Any ideas on what might be going on?

My guess is the deployment created by the operator is adding some tolerations or affinity selectors containing node-role.kubernetes.io/master but I don't see any way to remove them using the FalconContainer resource.

redhatrises commented 5 months ago

Hello,

The sidecar shouldn't be used for GKE autopilot. Please use the node sensor instead. Example config:

apiVersion: falcon.crowdstrike.com/v1alpha1
kind: FalconNodeSensor
metadata:
  name: falcon-node-sensor
  namespace: falcon-operator
spec:
  falcon:
    tags:
      - '${crowdstrike_company_tag}'
    trace: info
  falcon_api:
    client_id: '${crowdstrike_client_id}'
    client_secret: '${crowdstrike_client_secret}'
    cloud_region: autodiscover
  node:
    backend: bpf
    gke:
      autopilot: true
    resources:
      requests:
        cpu: <min 250m | default 750m>
        memory: <min 500Mi | default 1.5Gi>
    tolerations:
      - effect: NoSchedule
        operator: Equal
        key: kubernetes.io/arch
        value: amd64
ivanaguilario commented 5 months ago

Hi @redhatrises thanks for your response.

That's what we initially tried but the Node sensor is generating a lot of errors in the logs. From this comment, I assume GCOS is not supported (not sure if there's an update on that).

GKE Autopilot only uses GCOS, and there's no way to change it currently to any other node image unfortunately.

Is that still the case, or are the errors normal and expected? I've attached a log file to the comment so you can see the errors.

Thanks.

redhatrises commented 5 months ago

I have removed the logs as sensor logs shouldn't be provided via this forum.

I assume GCOS is not supported (not sure if there's an update on that).

GCOS has been supported for a while now using eBPF (not kernel mode).
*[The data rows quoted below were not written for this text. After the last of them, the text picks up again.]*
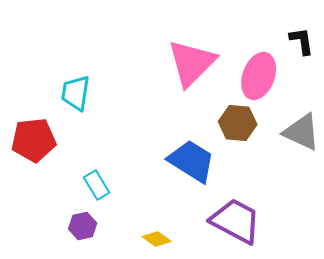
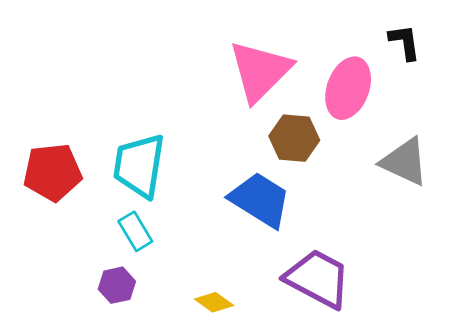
cyan trapezoid: (76, 93) -> (139, 166), moved, size x1.4
brown hexagon: (238, 123) -> (294, 138), moved

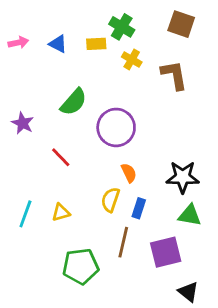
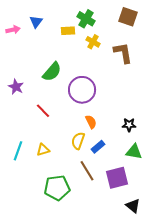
blue triangle: (58, 44) -> (36, 22), moved, turned 40
black star: (183, 177) -> (129, 125), size x0.6
blue rectangle: (139, 208) -> (98, 147), turned 32
brown line: (123, 242) -> (87, 171), turned -45

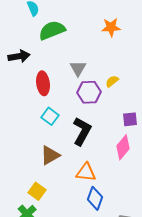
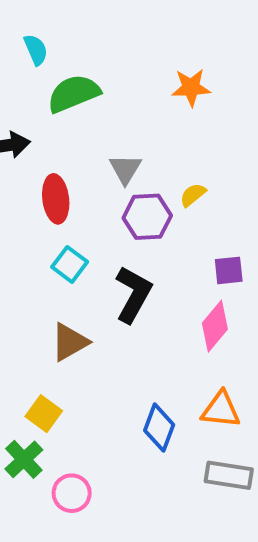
orange triangle: (86, 172) -> (221, 410), moved

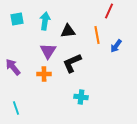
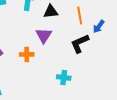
purple triangle: (48, 51) -> (44, 35), moved
black L-shape: (72, 63) -> (80, 43), moved

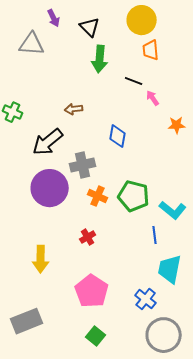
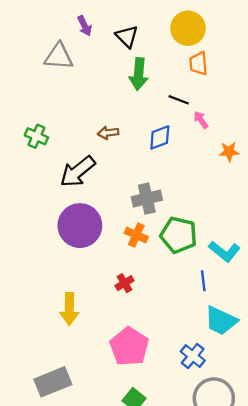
blue diamond: (118, 136) -> (160, 137), moved, turned 60
gray cross: (83, 165) -> (147, 199), moved
cyan trapezoid: (170, 269) -> (221, 321), turned -76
I would check with support if concerned about the log messages as some errors are benign.

For autopilot, the node sensor method should be used instead of the sidecar. https://cloud.google.com/kubernetes-engine/docs/resources/autopilot-partners#allowlisted-partner-workloads

ivanaguilario commented 5 months ago

@redhatrises thank you very much for your answers, that's more clear now!

I'll close the issue as it seems that it is indeed working, I was just missing some info about it.

Thanks!